Vietnam’s coffee growers pick about 20% of beans, Archer says
Coffee growers in Vietnam, the world’s largest producer of the robusta variety, harvested about 20 percent of the crop for the 2011-12 season started last month, according to Archer Consulting.
Farmers in the Southeast Asian nation are drying beans and increasing sales after rains delayed the start of harvesting, Volcafe, the coffee unit of commodities trader ED&F Man Holdings Ltd., said in a weekly report e-mailed Nov. 11.
“It seems that the first beans that will hit the market will be delivered to traders that have been waiting to receive the product for some months,” Rodrigo Costa, a coffee specialist, wrote in a report for Sao Paulo-based Archer e- mailed yesterday. Costa is also a director at Tangara Importadora e Exportadora SA, an import and export company in the food industry.

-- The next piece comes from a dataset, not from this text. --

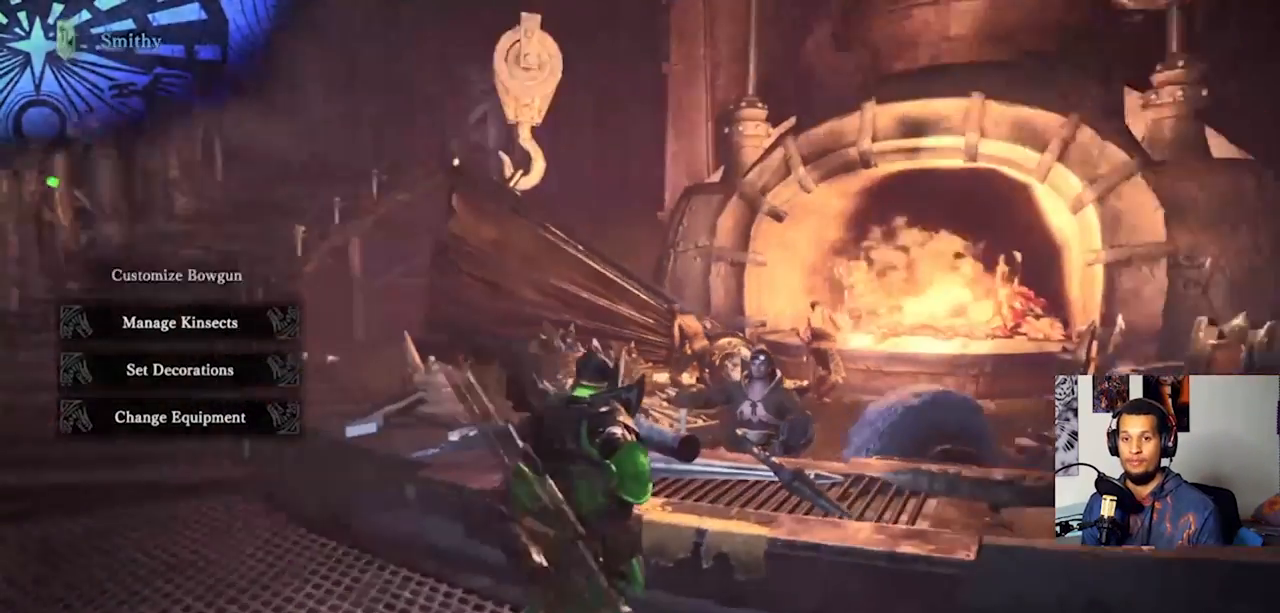
{"buttons": [], "left_stick": "down-left", "right_stick": "center", "events": [[233, "right_stick", "right"], [433, "right_stick", "center"]]}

Vietnamese exporters delayed or canceled as much as 60,000 metric tons of coffee shipments in June and July, Jan Luehmann, head of trading at Sucafina SA, a Geneva-based coffee trader with offices in Vietnam, said in July.

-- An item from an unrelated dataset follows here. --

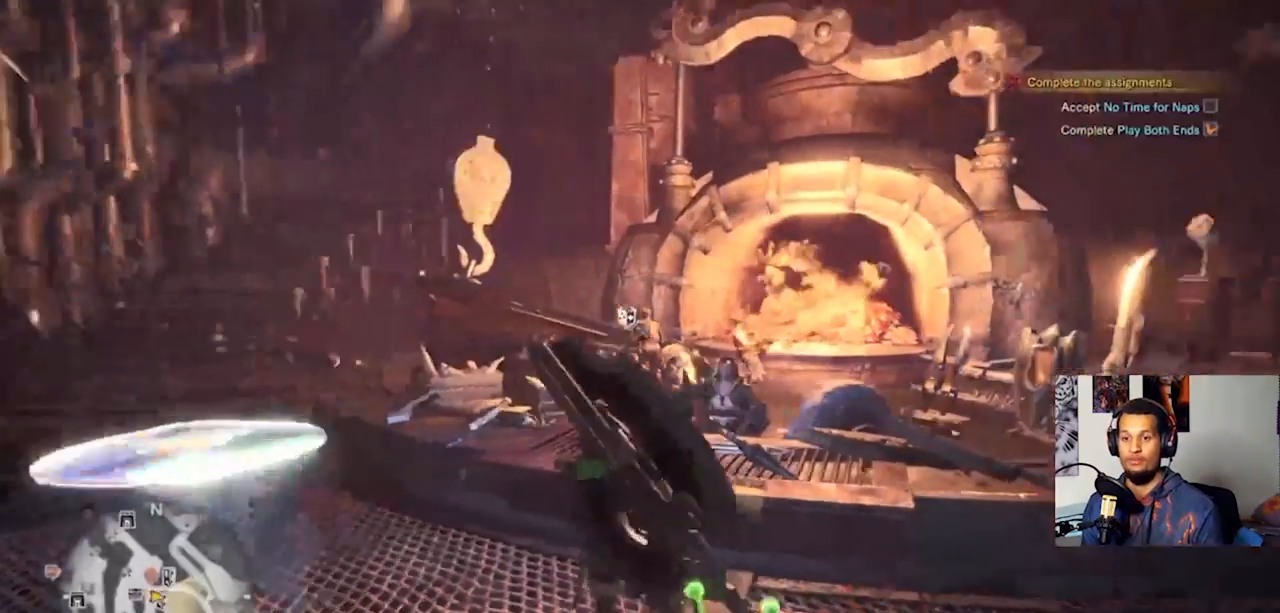
{"buttons": [], "left_stick": "down-right", "right_stick": "right", "events": [[167, "left_stick", "down"], [200, "right_stick", "right"], [300, "left_stick", "down-right"]]}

Coffee exports from the Southeast Asian nation rose 17 percent in October from a month earlier to 31,849 tons, according to a report posted on Vietnam’s General Customs website today. The nation’s crop will be a record 22 million bags, up from 20 million bags in 2010-11, Volcafe estimated in its latest quarterly report.
Robusta for January delivery rose 1.1 percent to $1,871 a ton by 9:14 a.m. on NYSE Liffe in London. Prices are down 11 percent this year.